If on linux, the background process may be keeping the GPU out of an idle state, which will reduce the overall CUDA start-up time, possibly affecting your foreground application wallclock time.

I am running on linux.
For time measurement, the sample code itself is measuring time (using cudaEventElapsedTime).
So two questions:

  1. How to stop GPU from going into idle state?
  2. What does cudaEventElapsedTime uses for time calcualtion (host process runtime or wall clock)

The best you can do is set persistence mode in nvidia-smi

Not 100% sure persistence mode is supported for GeForce GPUs, but I think it is.

the event system tracks activity on the device, but the situation is not as simple as that statement may sound.

Nevertheless, if you put your cuda event markers (again - you haven’t shown that app, right?) around the first CUDA statements in your code, you are likely to pick up startup/initialization time. If you put enough CUDA statements prior to your first event record, then most of the start up overhead should be gone (although wallclock time may still vary).

I wonder whether in addition to persistence mode and basic power-management handling there may also be an influence from automatic clock boosting, where GPU usage by the background task leads to higher boost clocks.

With any short-running CUDA app, it is interesting to see what happens when one runs it multiple times in a row, recording the performance for each invocation. Often, the first run is pretty slow, it gets faster on subsequent runs (say the first half dozen), then performance plateaus, and as one keeps repeating the runs, ultimately performance drops again as the GPU heats up.

Best I could tell when I looked into this phenomenon some years ago, different boost clocks were selected for different runs, corresponding to the observed performance differences.
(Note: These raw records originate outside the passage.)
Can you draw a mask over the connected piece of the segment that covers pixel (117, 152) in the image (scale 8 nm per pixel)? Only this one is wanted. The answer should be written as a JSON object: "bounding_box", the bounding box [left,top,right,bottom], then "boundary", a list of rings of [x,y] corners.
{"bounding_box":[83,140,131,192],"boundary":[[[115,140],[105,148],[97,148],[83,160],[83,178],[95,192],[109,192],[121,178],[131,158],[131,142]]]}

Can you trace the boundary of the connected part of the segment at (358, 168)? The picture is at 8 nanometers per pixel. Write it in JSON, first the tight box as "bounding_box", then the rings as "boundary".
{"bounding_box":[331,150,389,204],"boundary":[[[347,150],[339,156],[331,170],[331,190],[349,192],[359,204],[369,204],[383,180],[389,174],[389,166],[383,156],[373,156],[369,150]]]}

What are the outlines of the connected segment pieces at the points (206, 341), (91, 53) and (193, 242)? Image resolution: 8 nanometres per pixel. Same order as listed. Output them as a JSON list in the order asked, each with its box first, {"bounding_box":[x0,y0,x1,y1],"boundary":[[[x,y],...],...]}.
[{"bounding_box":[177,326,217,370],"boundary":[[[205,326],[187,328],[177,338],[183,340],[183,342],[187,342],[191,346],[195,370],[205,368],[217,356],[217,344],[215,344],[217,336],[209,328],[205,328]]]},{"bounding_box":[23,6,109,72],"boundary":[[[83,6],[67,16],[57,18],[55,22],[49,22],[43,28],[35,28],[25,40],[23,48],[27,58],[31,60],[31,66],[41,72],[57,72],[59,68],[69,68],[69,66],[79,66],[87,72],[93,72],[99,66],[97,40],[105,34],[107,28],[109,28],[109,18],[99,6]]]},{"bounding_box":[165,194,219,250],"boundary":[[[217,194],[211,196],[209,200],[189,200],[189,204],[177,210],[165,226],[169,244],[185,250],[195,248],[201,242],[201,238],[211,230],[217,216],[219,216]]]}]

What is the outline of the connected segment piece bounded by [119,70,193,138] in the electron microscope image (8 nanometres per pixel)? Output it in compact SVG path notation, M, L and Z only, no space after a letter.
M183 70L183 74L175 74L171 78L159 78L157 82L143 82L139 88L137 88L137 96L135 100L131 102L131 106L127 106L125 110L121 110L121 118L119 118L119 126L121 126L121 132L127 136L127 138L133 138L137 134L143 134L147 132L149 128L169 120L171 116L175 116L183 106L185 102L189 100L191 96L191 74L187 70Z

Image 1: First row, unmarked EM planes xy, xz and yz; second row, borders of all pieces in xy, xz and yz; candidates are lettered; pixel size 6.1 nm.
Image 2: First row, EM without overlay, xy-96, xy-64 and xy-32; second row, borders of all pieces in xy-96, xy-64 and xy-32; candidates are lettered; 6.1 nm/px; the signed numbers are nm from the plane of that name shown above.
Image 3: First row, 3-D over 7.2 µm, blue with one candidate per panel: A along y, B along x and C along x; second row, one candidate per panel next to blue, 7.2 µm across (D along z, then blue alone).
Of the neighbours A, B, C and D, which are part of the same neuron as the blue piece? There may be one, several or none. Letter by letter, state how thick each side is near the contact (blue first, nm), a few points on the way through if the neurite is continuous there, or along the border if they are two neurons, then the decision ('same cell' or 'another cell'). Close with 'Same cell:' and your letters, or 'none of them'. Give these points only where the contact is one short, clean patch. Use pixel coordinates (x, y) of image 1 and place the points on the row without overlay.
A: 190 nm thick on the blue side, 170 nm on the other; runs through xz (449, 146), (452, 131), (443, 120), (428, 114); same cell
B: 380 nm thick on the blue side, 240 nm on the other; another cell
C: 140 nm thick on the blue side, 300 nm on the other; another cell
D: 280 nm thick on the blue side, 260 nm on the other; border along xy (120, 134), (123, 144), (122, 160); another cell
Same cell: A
Since the details of the boost clock mechanism are not public, this behavior may differ between GPUs, driver versions, and environmental factors.

I agree. It’s possible clock-boosting could be a factor. If you combine persistence mode with setting of application clocks, it may help to smooth this out. I don’t remember if setting application clocks in nvidia-smi is supported for GeForce, but I think it is.

I also think it would be useful to profile this to find out what exactly is changing. using cudaEvent is probably still pretty coarse to figure this out.